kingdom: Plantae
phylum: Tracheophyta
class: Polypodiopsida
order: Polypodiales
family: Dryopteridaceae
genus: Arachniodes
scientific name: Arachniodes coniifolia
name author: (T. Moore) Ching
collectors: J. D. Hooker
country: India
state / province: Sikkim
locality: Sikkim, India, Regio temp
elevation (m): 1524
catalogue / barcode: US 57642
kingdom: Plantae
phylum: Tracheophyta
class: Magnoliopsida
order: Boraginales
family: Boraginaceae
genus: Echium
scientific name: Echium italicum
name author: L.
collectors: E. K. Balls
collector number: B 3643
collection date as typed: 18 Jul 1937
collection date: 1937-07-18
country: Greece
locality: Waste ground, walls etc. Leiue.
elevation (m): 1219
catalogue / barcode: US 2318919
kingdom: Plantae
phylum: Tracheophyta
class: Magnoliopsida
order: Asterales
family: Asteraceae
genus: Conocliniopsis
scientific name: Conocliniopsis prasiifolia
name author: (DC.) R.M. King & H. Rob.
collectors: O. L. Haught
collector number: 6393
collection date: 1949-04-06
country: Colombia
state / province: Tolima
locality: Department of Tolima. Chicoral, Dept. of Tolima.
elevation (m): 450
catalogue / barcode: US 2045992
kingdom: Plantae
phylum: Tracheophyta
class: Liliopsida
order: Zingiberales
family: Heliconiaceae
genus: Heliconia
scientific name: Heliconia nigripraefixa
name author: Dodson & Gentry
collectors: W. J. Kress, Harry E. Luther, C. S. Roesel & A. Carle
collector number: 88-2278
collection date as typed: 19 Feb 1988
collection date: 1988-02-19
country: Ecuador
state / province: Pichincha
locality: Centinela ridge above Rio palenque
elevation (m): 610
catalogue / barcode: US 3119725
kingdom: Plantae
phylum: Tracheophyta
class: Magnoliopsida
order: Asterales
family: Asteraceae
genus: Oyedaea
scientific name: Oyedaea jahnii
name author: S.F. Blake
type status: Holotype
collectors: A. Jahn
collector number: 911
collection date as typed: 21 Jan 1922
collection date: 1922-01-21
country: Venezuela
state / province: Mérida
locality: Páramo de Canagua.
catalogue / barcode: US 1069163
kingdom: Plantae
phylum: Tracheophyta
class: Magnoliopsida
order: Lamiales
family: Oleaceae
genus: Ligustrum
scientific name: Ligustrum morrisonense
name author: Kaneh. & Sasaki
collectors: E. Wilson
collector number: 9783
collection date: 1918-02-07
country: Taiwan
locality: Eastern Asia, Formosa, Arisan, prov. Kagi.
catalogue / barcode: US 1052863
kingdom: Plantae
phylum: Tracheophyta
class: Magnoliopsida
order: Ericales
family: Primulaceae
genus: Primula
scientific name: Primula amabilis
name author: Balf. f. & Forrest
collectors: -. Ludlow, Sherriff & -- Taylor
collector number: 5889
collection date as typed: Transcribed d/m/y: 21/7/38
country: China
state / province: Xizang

_ _ _ _

### What to produce
Copy the listing above word for word, from its first line down through the line containing "state / province: Sikkim", both included.

### Output for this exercise
kingdom: Plantae
phylum: Tracheophyta
class: Polypodiopsida
order: Polypodiales
family: Dryopteridaceae
genus: Arachniodes
scientific name: Arachniodes coniifolia
name author: (T. Moore) Ching
collectors: J. D. Hooker
country: India
state / province: Sikkim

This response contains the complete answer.